According to the Bible, not one of us is good enough to please God on our own. But Christ is the righteous one, the Son of God, who came down to perfectly obey God’s law in the place of His believers and also to pay the death penalty for our failure to obey. Now gratefulness to the Lord motivates us to follow in Jesus’ steps.

Jesus the Right One

Martin Luther’ hymn, “A Mighty Fortress,” says that Christians have Christ the Right Man on our side, the Man of God’s own choosing. Another hymn says:

Christ died that we might be forgiven, He died to make us good,
That we might go at last to heaven, Saved by His precious blood.

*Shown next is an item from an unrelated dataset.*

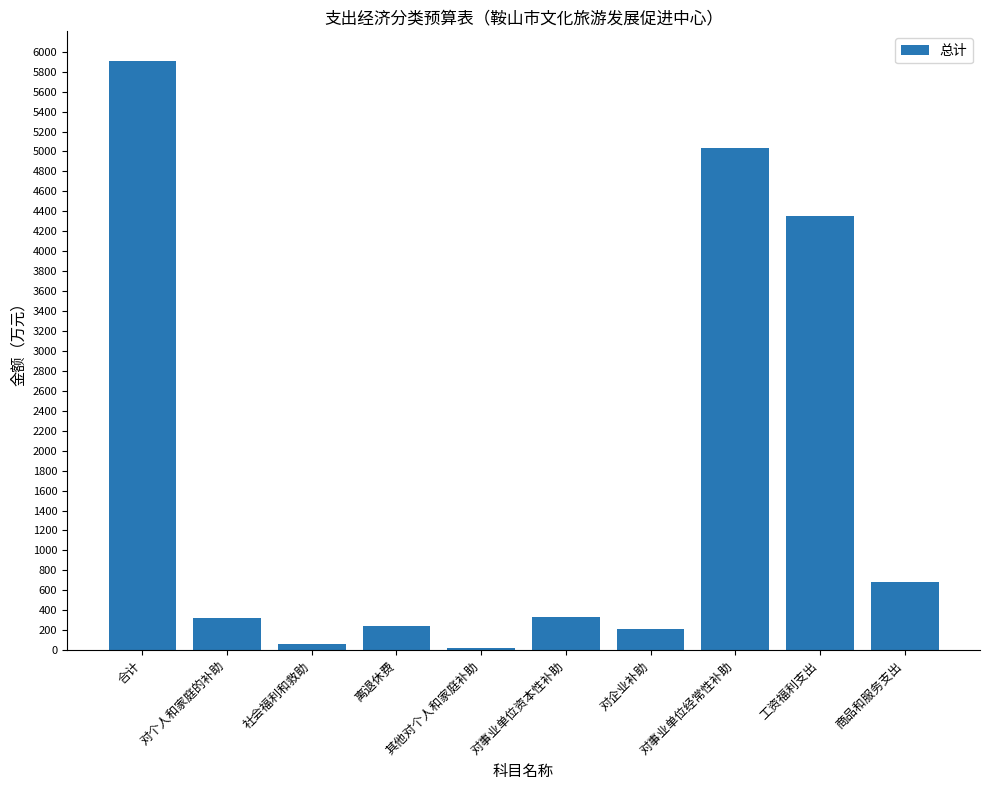

Are the bars horizontal?

No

There was no other good enough to pay the price of sin.
Jesus only could unlock the gate of heaven, and let us in.13

Prayer: Lord, You have lifted us out of the slimy pit, out of the mud and mire. You set our feet on a rock and gave us a firm place to stand. May God Himself, the God of peace, sanctify us through and through. May our whole spirit, soul, and body be kept blameless at the coming of our Lord Jesus Christ. The God who calls us is faithful, and You will do it.14

Notes (various Bible translations): 1 Dave Itzkoff, New York Times (10-16-22).     2 Adapted from Augustine, Confessions, 1.1.1.     3 “Righteous” alone is used ten times in this Psalm.       4 Deut 7:6; 1 Peter 2:9-10.     5 Eph 1:3; Rom 8:17; Matt 5:3-16; Rev 22:1-5; 1 John 3:1-3.     6 Rom 12:1-2.     7 Psalm 103:13-14.     8 Jer 3:22.     9 Eph 5:1-2.     10 Paul Borthwick, Missions 3:16, page 105.     11 1 Peter 2:24.     12 2 Cor 5:15.     13 There Is a Green Hill Far Away by C. Frances Alexander.     14 Prayer based on Psalm 9:10 and 1 Thess 5:23-24.